Hako: Stupidly simple DIY web archiving tool
I can't code to save my life, but that doesn't stop me from trying. One of my latest creations is a case in point. Since stuff tends to disappear unceremoniously from the Web, I usually save local copies of interesting articles. Up until recently, I used the SingleFile Firefox add-on for that, but the process involved too many manual steps for my liking. After several failed attempts to make Archivebox work, I decided to roll out my own tool based on monolith. The latter a simple command-line utility that saves complete web pages as single HTML files. It took me a few hours to cobble together a crude but usable tool that I named Hako (it means box in Japanese, and it sounds a bit like hacky, which I find somewhat appropriate).
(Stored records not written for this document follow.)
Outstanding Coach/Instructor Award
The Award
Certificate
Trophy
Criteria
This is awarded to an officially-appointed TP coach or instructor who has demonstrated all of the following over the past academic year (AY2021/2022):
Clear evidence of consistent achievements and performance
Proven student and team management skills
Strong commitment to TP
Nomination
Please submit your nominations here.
Here's how Hako works. To archive the currently opened web page, select the title and click on the Hako bookmarklet. This sends the URL and the title of the page to the Hako PHP page that passes the received values to monolith. The latter then saves the page using the title as its file name. The very same page also shows a list of all archived pages. So it also acts as a no-frills read-it-later tool. It's also possible to archive pages manually using the dedicated Add form. That's all there is to it, really.
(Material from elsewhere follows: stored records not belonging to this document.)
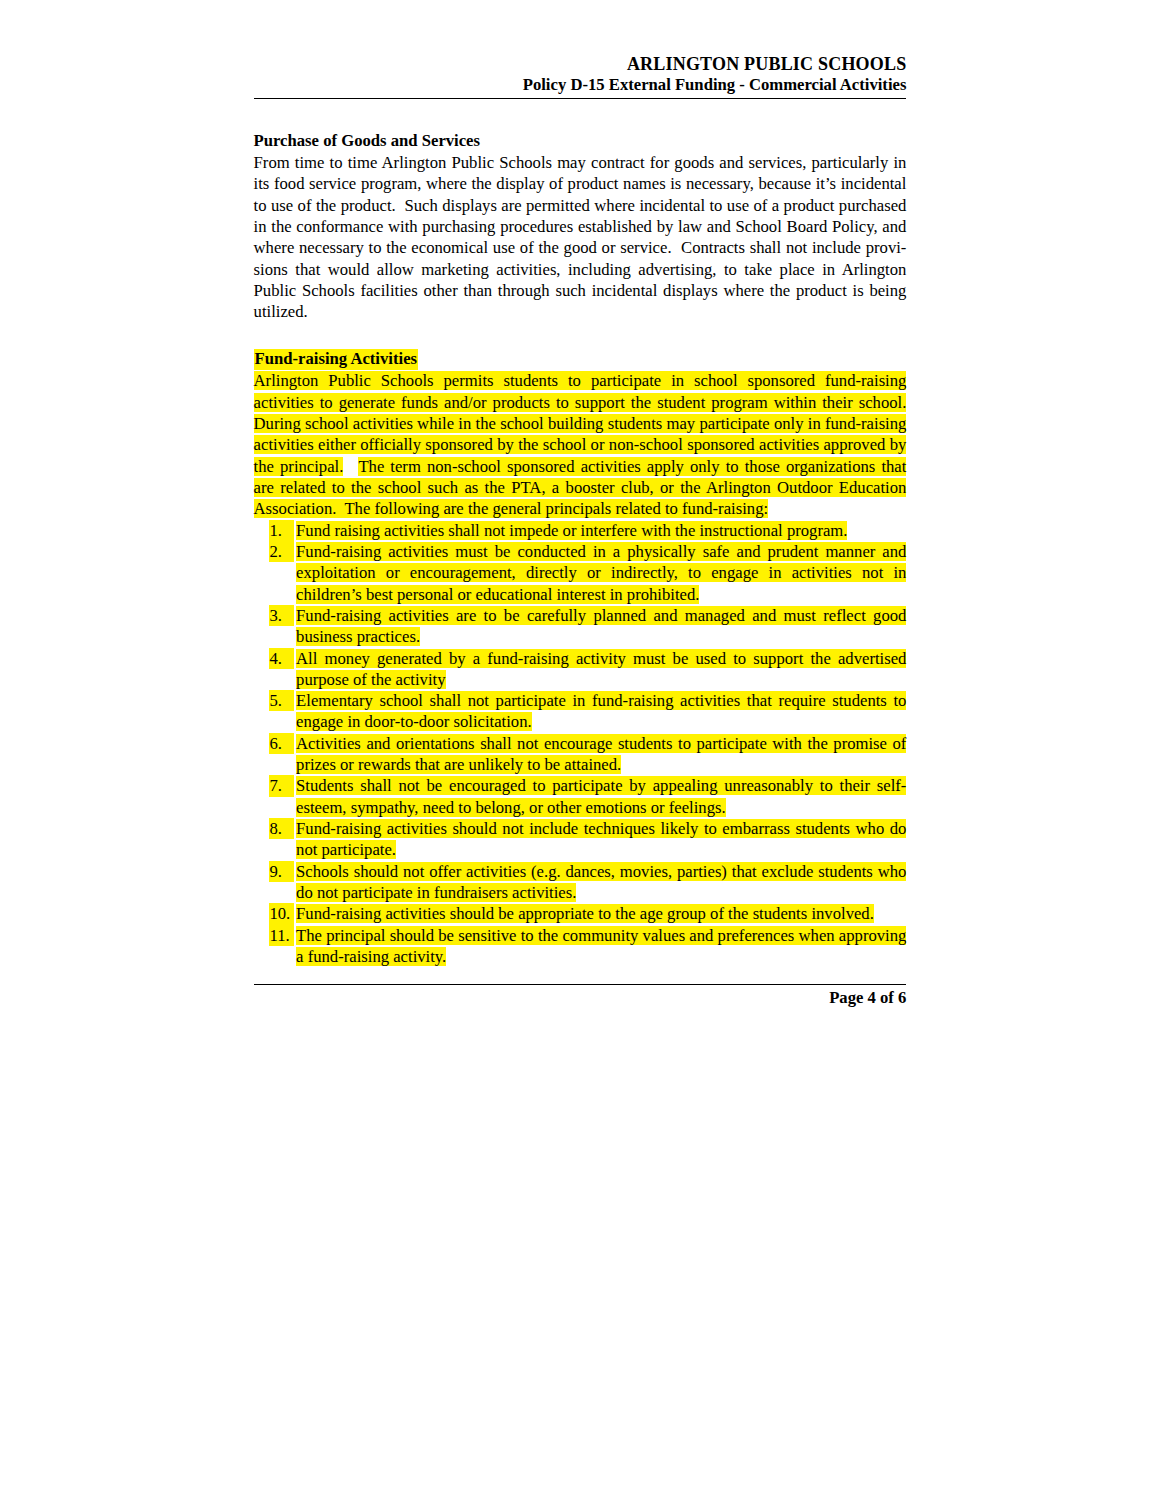ARLINGTON PUBLIC SCHOOLS
Policy D-15 External Funding - Commercial Activities
Purchase of Goods and Services
From time to time Arlington Public Schools may contract for goods and services, particularly in its food service program, where the display of product names is necessary, because it’s incidental to use of the product. Such displays are permitted where incidental to use of a product purchased in the conformance with purchasing procedures established by law and School Board Policy, and where necessary to the economical use of the good or service. Contracts shall not include provisions that would allow marketing activities, including advertising, to take place in Arlington Public Schools facilities other than through such incidental displays where the product is being utilized.
Fund-raising Activities
Arlington Public Schools permits students to participate in school sponsored fund-raising activities to generate funds and/or products to support the student program within their school. During school activities while in the school building students may participate only in fund-raising activities either officially sponsored by the school or non-school sponsored activities approved by the principal. The term non-school sponsored activities apply only to those organizations that are related to the school such as the PTA, a booster club, or the Arlington Outdoor Education Association. The following are the general principals related to fund-raising:
Fund raising activities shall not impede or interfere with the instructional program.
Fund-raising activities must be conducted in a physically safe and prudent manner and exploitation or encouragement, directly or indirectly, to engage in activities not in children’s best personal or educational interest in prohibited.
Fund-raising activities are to be carefully planned and managed and must reflect good business practices.
All money generated by a fund-raising activity must be used to support the advertised purpose of the activity
Elementary school shall not participate in fund-raising activities that require students to engage in door-to-door solicitation.
Activities and orientations shall not encourage students to participate with the promise of prizes or rewards that are unlikely to be attained.
Students shall not be encouraged to participate by appealing unreasonably to their self-esteem, sympathy, need to belong, or other emotions or feelings.
Fund-raising activities should not include techniques likely to embarrass students who do not participate.
Schools should not offer activities (e.g. dances, movies, parties) that exclude students who do not participate in fundraisers activities.
Fund-raising activities should be appropriate to the age group of the students involved.
The principal should be sensitive to the community values and preferences when approving a fund-raising activity.
Page 4 of 6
To deploy Hako on a local machine, install PHP along with the php-xml
and php-mbstring
packages on your system. To do this on Debian and Linux Mint, run the sudo apt install php php-xml php-mbstring
command. Clone then the project's Git repository using the git clone https://github.com/dmpop/hako.git
command. Switch to the resulting hako directory, open the config.php file for editing, and replace the default value of the $password
variable with the desired password. Save the changes and start the PHP server using the php -S 0.0.0.0:3000
command.
Next, add the following bookmarklet to the Bookmarks toolbar of your browser (replace 127.0.0.1 with the actual IP address of the machine running Hako and secret
with the string that matches the value of the $password
variable in the hako/config.php file):
javascript:var title=window.getSelection();location.href='https://127.0.0.1/index.php?url=%27+encodeURIComponent(location.href)+%27&title=%27+title+%27&password=secret
Now navigate to the page you want to archive, select the title, and click on the Hako bookmarklet. If the page has been archived successfully, you should see it in the list of saved pages.
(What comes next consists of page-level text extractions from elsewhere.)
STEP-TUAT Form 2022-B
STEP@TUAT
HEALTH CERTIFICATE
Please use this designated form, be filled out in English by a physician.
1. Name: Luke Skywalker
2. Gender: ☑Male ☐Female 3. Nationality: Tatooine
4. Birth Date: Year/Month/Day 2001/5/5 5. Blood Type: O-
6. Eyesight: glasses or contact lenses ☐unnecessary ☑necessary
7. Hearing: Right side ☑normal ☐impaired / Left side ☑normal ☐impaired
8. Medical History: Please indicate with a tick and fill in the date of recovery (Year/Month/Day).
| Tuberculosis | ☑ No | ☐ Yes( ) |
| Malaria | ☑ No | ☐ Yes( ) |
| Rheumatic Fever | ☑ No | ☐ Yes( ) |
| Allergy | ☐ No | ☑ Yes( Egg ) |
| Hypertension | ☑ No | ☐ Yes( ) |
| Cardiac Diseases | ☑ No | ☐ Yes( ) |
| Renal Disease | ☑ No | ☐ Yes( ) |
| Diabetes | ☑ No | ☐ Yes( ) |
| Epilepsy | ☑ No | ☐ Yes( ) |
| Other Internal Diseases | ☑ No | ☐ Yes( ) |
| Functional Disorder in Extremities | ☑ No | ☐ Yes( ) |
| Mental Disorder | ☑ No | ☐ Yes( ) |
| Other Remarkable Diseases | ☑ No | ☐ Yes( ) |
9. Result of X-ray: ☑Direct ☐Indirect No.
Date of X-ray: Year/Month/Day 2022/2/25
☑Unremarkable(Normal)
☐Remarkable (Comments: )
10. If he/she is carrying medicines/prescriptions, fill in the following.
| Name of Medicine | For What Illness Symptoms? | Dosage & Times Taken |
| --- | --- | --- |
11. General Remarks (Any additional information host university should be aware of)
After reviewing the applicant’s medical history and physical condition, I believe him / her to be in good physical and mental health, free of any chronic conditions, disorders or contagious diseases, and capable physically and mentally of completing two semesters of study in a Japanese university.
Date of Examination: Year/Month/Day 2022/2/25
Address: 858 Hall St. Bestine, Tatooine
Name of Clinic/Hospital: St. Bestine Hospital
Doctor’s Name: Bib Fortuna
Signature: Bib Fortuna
If everything works properly, you might want to create a system service to start Hako automatically. Run the sudo nano /etc/systemd/system/hako.service
command and add the following definition (replace /path/to/hako with the actual path to the hako directory):
[Unit]
Description=Hako
Wants=syslog.service
[Service]
Restart=always
ExecStart=/usr/bin/php -S 0.0.0.0:3000 -t /path/to/hako
ExecStop=/usr/bin/kill -HUP $MAINPID
[Install]
WantedBy=multi-user.target
Enable and start the service:
sudo systemctl enable hako.service
sudo systemctl start hako.service
If you have a remote machine running a web server like Apache and PHP, deploying Hako is even easier. Move the entire hako folder to the document root of the server, and make the hako/archive directory writable by the server using the chown www-data:www-data -R /path/to/hako/archive
command.
Keep in mind that Hako is a very simple tool with its fair share of shortcomings. It doesn't provide any feedback, so the only indication that an archival action has been completed successfully is a created HTML file. The web UI lists the archived files with links to the original pages, and lets you delete desired items. And since there is no password protection, all the saved web pages are publicly accessible.